WORK INSTRUCTIONS:
**1)** Answer these questions from the curvature-sensing summary below, one line each:
(a) Which earlier models does the new model extend?
(b) Which proteins show sensing similar to single-rod proteins?
(c) What does asymmetry lead to?
**2)** From the curvature-sensing summary below, list every effect that the Findings section attributes to asymmetry or to structural deformations.

EXERCISE TEXT:
+ + + + +

Curvature sensing of curvature-inducing proteins with internal structure

TL;DR

This paper develops a theoretical framework to understand how proteins with asymmetric structures and internal deformations sense membrane curvature, revealing how symmetry and structural features influence their sensing behavior.

Contribution

It introduces a model for curvature sensing by asymmetric and structurally deformed proteins, extending previous symmetric protein models and analyzing their sensing transitions and orientations.

Findings

Mirror symmetric proteins exhibit similar sensing to single-rod proteins.

Asymmetry leads to continuous sensing transitions and metastable states.

Structural deformations induce preferred orientations and enhance sensing.

+ + + + +

DATA EXTRACT:
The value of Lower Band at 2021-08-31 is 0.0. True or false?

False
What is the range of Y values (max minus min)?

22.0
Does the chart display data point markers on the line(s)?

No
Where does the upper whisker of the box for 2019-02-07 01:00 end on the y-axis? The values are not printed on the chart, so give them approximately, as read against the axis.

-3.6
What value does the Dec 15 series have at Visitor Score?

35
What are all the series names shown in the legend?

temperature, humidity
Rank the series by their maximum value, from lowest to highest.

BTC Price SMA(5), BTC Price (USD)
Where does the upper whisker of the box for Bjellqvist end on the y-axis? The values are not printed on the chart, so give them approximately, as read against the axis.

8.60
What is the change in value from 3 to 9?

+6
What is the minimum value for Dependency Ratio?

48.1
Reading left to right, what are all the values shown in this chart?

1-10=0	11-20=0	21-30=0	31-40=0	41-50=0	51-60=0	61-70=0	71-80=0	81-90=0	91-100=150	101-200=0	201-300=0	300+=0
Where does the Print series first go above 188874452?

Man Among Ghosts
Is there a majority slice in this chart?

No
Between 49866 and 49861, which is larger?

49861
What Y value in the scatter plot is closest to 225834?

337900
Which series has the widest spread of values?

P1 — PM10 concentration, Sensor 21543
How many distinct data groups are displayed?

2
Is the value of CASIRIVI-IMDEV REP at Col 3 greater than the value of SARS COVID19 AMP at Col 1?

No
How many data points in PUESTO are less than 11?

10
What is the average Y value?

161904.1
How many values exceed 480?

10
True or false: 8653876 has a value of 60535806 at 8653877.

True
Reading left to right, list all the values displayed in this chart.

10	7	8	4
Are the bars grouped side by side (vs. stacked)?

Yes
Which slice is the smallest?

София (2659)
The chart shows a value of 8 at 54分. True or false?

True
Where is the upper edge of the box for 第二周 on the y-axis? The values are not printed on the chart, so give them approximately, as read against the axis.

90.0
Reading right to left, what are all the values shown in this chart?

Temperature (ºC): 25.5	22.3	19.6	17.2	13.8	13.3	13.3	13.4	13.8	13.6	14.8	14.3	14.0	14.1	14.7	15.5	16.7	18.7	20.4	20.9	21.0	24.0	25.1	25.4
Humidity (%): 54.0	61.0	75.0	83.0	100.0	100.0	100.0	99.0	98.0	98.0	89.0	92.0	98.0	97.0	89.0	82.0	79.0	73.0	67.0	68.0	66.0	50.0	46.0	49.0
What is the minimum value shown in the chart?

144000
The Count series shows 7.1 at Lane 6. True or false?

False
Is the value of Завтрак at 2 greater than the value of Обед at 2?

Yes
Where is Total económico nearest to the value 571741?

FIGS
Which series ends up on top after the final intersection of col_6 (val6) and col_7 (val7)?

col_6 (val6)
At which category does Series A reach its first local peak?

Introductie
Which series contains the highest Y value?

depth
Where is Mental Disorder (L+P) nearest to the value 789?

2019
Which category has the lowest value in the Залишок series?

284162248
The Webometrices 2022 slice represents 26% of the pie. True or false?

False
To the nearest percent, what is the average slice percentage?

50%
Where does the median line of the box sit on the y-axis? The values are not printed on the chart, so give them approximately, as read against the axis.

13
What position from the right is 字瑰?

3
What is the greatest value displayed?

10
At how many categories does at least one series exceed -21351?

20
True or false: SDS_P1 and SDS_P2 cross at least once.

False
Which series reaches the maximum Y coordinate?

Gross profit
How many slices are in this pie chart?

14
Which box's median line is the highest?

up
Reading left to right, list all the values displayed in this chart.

+ + + + +

RESPONSES PER TASK:
**1)**
(a) Previous symmetric protein models.
(b) Mirror symmetric proteins.
(c) Continuous sensing transitions and metastable states.

**2)**
- Continuous sensing transitions (asymmetry)
- Metastable states (asymmetry)
- Preferred orientations (structural deformations)
- Enhanced sensing (structural deformations)